SOURCE EXTRACT
════════════════════
Indoor air quality has long gotten short shrift because our homes are, of course, private property—there is no agency formally responsible for keeping our indoor environments clean. So while the United States has made progress on outdoor pollution, the indoors—where we spent about 90 percent of our days—can be up to 100 times more polluted than the outside due to emissions from gas stoves and ovens, according to the RMI study. Other gas-powered appliances like water heaters and gas furnaces face more federal regulation requiring ventilation, but stoves have mostly escaped oversight.
The influencer campaigns from the gas industry have ramped up as environmentalists succeeded in convincing 30 cities in California (Seattle and Bellingham in Washington state have considered it) to use electricity instead of gas in new building construction. The electrification fights are about bigger battles than cooking. But here, the gas industry saw an opportunity to convince Americans that banning gas would make their food taste less delicious. It’s working: For example, when Berkeley ordered new construction to go all electric, the California Restaurant Association sued, noting the “uniquely negative impacts” on the culinary community.
As for the health effects of gas cooking, the industry assures consumers that it’s easy to reduce pollution: To minimize the fumes, experts say, you should cook only on the back burners, use fans, and open windows if you can. Yet the industry marketing campaigns do not mention these safety measures; nor do any of the sponsored Instagram posts.
What’s more, most stovetops aren’t outfitted with the kind of range hoods that reach overhead to suck up the fumes to vent outside. Instead, most stoves come with a flimsy fan that does little more than recirculate the dirty air already in your home. While there’s no national data on this, less than 35 percent of California residents use any kind of fan when they cook, and even less have the right kind of hood, according to the UCLA study. (APGA points out that the Consumer Product Safety Commission and the Environmental Protection Agency have tested emissions from gas stoves and do not consider them hazardous enough to regulate. “Virtually all gas utilities have existing policies in place evaluating acceptable CO emissions levels from residential gas equipment,” a spokesperson emailed.)
════════════════════
ASSIGNED TASK A
Answer these questions from the passage on gas stoves:
(i) How many cities in California did environmentalists convince to use electricity instead of gas in new building construction?
(ii) According to the RMI study, up to how many times more polluted than the outside can the indoors be?
(iii) According to the UCLA study, what share of California residents use any kind of fan when they cook?

EXTRACTED INFORMATION
════════════════════
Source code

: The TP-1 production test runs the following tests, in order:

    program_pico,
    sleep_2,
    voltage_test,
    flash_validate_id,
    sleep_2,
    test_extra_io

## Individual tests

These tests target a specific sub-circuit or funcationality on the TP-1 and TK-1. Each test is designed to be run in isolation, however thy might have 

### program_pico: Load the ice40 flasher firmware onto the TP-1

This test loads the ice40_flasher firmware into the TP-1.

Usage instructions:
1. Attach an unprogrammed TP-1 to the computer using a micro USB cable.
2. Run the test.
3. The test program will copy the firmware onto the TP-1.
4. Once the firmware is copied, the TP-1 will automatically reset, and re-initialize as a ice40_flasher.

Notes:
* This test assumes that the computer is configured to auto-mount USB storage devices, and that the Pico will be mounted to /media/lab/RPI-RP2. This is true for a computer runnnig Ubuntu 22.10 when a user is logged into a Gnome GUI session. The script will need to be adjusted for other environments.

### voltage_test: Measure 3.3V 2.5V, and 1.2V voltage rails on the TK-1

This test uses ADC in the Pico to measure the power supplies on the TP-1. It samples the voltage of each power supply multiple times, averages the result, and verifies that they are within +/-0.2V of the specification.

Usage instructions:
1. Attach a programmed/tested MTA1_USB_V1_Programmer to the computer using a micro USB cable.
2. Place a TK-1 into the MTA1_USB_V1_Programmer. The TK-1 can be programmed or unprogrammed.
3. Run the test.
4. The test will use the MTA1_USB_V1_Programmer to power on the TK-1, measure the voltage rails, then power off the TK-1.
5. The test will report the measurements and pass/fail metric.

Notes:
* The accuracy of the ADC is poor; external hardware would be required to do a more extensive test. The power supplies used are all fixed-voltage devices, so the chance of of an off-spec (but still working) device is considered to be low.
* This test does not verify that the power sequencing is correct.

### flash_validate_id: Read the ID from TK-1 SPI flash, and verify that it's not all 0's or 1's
════════════════════
ASSIGNED TASK B
In the records, rewrite the part that opens with the line containing "These tests target" and closes with the line containing "4. Once the", replacing "firmware" with "image" everywhere in it. Give only those lines.

TASK RESPONSE A
(i) 30 cities
(ii) Up to 100 times
(iii) Less than 35 percent

TASK RESPONSE B
These tests target a specific sub-circuit or funcationality on the TP-1 and TK-1. Each test is designed to be run in isolation, however thy might have 

### program_pico: Load the ice40 flasher image onto the TP-1

This test loads the ice40_flasher image into the TP-1.

Usage instructions:
1. Attach an unprogrammed TP-1 to the computer using a micro USB cable.
2. Run the test.
3. The test program will copy the image onto the TP-1.
4. Once the image is copied, the TP-1 will automatically reset, and re-initialize as a ice40_flasher.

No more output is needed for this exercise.